───── Dataset extract
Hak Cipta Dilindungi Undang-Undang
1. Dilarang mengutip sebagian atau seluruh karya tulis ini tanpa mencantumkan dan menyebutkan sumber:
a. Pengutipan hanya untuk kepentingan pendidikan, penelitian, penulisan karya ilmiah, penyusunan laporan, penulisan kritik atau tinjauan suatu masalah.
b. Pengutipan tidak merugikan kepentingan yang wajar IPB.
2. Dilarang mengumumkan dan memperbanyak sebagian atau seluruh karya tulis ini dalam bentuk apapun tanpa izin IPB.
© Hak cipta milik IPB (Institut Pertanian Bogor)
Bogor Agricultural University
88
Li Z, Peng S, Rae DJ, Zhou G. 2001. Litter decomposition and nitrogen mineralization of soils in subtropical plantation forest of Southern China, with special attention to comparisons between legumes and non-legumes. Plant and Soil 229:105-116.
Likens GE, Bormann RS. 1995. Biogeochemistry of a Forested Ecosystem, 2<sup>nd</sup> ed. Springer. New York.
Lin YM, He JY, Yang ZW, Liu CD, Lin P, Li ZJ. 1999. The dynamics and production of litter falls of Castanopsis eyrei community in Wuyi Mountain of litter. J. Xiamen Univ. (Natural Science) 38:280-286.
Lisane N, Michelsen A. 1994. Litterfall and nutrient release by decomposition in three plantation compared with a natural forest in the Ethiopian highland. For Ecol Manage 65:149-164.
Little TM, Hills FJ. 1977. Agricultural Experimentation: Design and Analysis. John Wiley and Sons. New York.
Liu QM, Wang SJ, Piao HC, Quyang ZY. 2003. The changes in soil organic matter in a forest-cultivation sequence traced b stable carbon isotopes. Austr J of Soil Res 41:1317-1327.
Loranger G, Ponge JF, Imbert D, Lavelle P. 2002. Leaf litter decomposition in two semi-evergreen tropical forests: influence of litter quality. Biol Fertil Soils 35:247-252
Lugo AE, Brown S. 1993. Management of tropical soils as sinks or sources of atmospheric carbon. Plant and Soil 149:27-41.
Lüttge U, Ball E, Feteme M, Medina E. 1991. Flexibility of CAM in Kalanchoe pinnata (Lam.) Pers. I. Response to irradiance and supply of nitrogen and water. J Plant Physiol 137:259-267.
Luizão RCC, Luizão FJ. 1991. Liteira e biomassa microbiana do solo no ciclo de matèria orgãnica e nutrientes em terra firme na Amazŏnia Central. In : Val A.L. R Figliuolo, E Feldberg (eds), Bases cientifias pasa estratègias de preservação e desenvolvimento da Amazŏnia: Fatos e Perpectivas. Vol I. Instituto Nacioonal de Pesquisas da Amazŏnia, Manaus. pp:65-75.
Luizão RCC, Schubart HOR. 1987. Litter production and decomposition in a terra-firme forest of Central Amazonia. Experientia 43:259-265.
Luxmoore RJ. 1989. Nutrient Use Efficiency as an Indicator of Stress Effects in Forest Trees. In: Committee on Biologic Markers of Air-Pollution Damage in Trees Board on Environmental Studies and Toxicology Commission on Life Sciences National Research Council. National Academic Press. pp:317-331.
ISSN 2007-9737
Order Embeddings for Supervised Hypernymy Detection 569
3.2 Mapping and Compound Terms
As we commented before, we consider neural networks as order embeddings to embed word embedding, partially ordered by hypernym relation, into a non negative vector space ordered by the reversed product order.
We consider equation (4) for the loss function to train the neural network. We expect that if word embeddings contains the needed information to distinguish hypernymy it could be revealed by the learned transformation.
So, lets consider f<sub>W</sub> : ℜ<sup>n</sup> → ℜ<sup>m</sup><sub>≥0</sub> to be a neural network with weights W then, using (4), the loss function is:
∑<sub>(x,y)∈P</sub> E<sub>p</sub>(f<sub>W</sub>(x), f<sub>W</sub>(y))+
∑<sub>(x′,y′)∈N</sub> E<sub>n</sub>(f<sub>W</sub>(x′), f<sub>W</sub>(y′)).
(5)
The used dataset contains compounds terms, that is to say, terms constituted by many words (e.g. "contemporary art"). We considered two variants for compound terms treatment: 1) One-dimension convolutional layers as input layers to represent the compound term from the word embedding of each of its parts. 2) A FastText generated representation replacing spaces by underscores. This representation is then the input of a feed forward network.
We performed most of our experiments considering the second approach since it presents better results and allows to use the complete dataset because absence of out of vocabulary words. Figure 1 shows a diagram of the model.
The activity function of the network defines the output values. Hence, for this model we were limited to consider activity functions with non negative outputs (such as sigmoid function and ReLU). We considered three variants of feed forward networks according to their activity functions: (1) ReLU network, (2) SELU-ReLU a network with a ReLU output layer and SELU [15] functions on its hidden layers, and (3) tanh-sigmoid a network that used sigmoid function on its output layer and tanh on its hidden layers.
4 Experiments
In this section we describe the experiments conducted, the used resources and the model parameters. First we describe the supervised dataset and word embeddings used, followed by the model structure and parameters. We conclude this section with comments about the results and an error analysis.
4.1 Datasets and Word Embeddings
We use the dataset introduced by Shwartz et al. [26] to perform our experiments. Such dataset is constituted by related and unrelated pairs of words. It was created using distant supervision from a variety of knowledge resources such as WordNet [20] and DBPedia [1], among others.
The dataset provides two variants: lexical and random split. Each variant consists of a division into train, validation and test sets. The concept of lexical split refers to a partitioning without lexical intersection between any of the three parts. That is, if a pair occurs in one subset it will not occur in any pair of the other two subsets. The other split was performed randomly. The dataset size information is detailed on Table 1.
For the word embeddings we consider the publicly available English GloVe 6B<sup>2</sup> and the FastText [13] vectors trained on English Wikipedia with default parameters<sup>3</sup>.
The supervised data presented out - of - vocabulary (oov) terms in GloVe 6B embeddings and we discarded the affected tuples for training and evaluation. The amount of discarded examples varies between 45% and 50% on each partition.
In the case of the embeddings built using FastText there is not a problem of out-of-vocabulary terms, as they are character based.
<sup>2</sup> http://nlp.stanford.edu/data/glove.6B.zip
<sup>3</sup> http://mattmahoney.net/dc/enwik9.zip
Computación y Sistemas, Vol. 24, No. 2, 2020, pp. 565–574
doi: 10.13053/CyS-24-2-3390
──────────
How to complete this task
Extract every entry in the listing word for word.

Answer section
Hak Cipta Dilindungi Undang-Undang
1. Dilarang mengutip sebagian atau seluruh karya tulis ini tanpa mencantumkan dan menyebutkan sumber:
a. Pengutipan hanya untuk kepentingan pendidikan, penelitian, penulisan karya ilmiah, penyusunan laporan, penulisan kritik atau tinjauan suatu masalah.
b. Pengutipan tidak merugikan kepentingan yang wajar IPB.
2. Dilarang mengumumkan dan memperbanyak sebagian atau seluruh karya tulis ini dalam bentuk apapun tanpa izin IPB.
© Hak cipta milik IPB (Institut Pertanian Bogor)
Bogor Agricultural University
88
Li Z, Peng S, Rae DJ, Zhou G. 2001. Litter decomposition and nitrogen mineralization of soils in subtropical plantation forest of Southern China, with special attention to comparisons between legumes and non-legumes. Plant and Soil 229:105-116.
Likens GE, Bormann RS. 1995. Biogeochemistry of a Forested Ecosystem, 2<sup>nd</sup> ed. Springer. New York.
Lin YM, He JY, Yang ZW, Liu CD, Lin P, Li ZJ. 1999. The dynamics and production of litter falls of Castanopsis eyrei community in Wuyi Mountain of litter. J. Xiamen Univ. (Natural Science) 38:280-286.
Lisane N, Michelsen A. 1994. Litterfall and nutrient release by decomposition in three plantation compared with a natural forest in the Ethiopian highland. For Ecol Manage 65:149-164.
Little TM, Hills FJ. 1977. Agricultural Experimentation: Design and Analysis. John Wiley and Sons. New York.
Liu QM, Wang SJ, Piao HC, Quyang ZY. 2003. The changes in soil organic matter in a forest-cultivation sequence traced b stable carbon isotopes. Austr J of Soil Res 41:1317-1327.
Loranger G, Ponge JF, Imbert D, Lavelle P. 2002. Leaf litter decomposition in two semi-evergreen tropical forests: influence of litter quality. Biol Fertil Soils 35:247-252
Lugo AE, Brown S. 1993. Management of tropical soils as sinks or sources of atmospheric carbon. Plant and Soil 149:27-41.
Lüttge U, Ball E, Feteme M, Medina E. 1991. Flexibility of CAM in Kalanchoe pinnata (Lam.) Pers. I. Response to irradiance and supply of nitrogen and water. J Plant Physiol 137:259-267.
Luizão RCC, Luizão FJ. 1991. Liteira e biomassa microbiana do solo no ciclo de matèria orgãnica e nutrientes em terra firme na Amazŏnia Central. In : Val A.L. R Figliuolo, E Feldberg (eds), Bases cientifias pasa estratègias de preservação e desenvolvimento da Amazŏnia: Fatos e Perpectivas. Vol I. Instituto Nacioonal de Pesquisas da Amazŏnia, Manaus. pp:65-75.
Luizão RCC, Schubart HOR. 1987. Litter production and decomposition in a terra-firme forest of Central Amazonia. Experientia 43:259-265.
Luxmoore RJ. 1989. Nutrient Use Efficiency as an Indicator of Stress Effects in Forest Trees. In: Committee on Biologic Markers of Air-Pollution Damage in Trees Board on Environmental Studies and Toxicology Commission on Life Sciences National Research Council. National Academic Press. pp:317-331.
ISSN 2007-9737
Order Embeddings for Supervised Hypernymy Detection 569
3.2 Mapping and Compound Terms
As we commented before, we consider neural networks as order embeddings to embed word embedding, partially ordered by hypernym relation, into a non negative vector space ordered by the reversed product order.
We consider equation (4) for the loss function to train the neural network. We expect that if word embeddings contains the needed information to distinguish hypernymy it could be revealed by the learned transformation.
So, lets consider f<sub>W</sub> : ℜ<sup>n</sup> → ℜ<sup>m</sup><sub>≥0</sub> to be a neural network with weights W then, using (4), the loss function is:
∑<sub>(x,y)∈P</sub> E<sub>p</sub>(f<sub>W</sub>(x), f<sub>W</sub>(y))+
∑<sub>(x′,y′)∈N</sub> E<sub>n</sub>(f<sub>W</sub>(x′), f<sub>W</sub>(y′)).
(5)
The used dataset contains compounds terms, that is to say, terms constituted by many words (e.g. "contemporary art"). We considered two variants for compound terms treatment: 1) One-dimension convolutional layers as input layers to represent the compound term from the word embedding of each of its parts. 2) A FastText generated representation replacing spaces by underscores. This representation is then the input of a feed forward network.
We performed most of our experiments considering the second approach since it presents better results and allows to use the complete dataset because absence of out of vocabulary words. Figure 1 shows a diagram of the model.
The activity function of the network defines the output values. Hence, for this model we were limited to consider activity functions with non negative outputs (such as sigmoid function and ReLU). We considered three variants of feed forward networks according to their activity functions: (1) ReLU network, (2) SELU-ReLU a network with a ReLU output layer and SELU [15] functions on its hidden layers, and (3) tanh-sigmoid a network that used sigmoid function on its output layer and tanh on its hidden layers.
4 Experiments
In this section we describe the experiments conducted, the used resources and the model parameters. First we describe the supervised dataset and word embeddings used, followed by the model structure and parameters. We conclude this section with comments about the results and an error analysis.
4.1 Datasets and Word Embeddings
We use the dataset introduced by Shwartz et al. [26] to perform our experiments. Such dataset is constituted by related and unrelated pairs of words. It was created using distant supervision from a variety of knowledge resources such as WordNet [20] and DBPedia [1], among others.
The dataset provides two variants: lexical and random split. Each variant consists of a division into train, validation and test sets. The concept of lexical split refers to a partitioning without lexical intersection between any of the three parts. That is, if a pair occurs in one subset it will not occur in any pair of the other two subsets. The other split was performed randomly. The dataset size information is detailed on Table 1.
For the word embeddings we consider the publicly available English GloVe 6B<sup>2</sup> and the FastText [13] vectors trained on English Wikipedia with default parameters<sup>3</sup>.
The supervised data presented out - of - vocabulary (oov) terms in GloVe 6B embeddings and we discarded the affected tuples for training and evaluation. The amount of discarded examples varies between 45% and 50% on each partition.
In the case of the embeddings built using FastText there is not a problem of out-of-vocabulary terms, as they are character based.
<sup>2</sup> http://nlp.stanford.edu/data/glove.6B.zip
<sup>3</sup> http://mattmahoney.net/dc/enwik9.zip
Computación y Sistemas, Vol. 24, No. 2, 2020, pp. 565–574
doi: 10.13053/CyS-24-2-3390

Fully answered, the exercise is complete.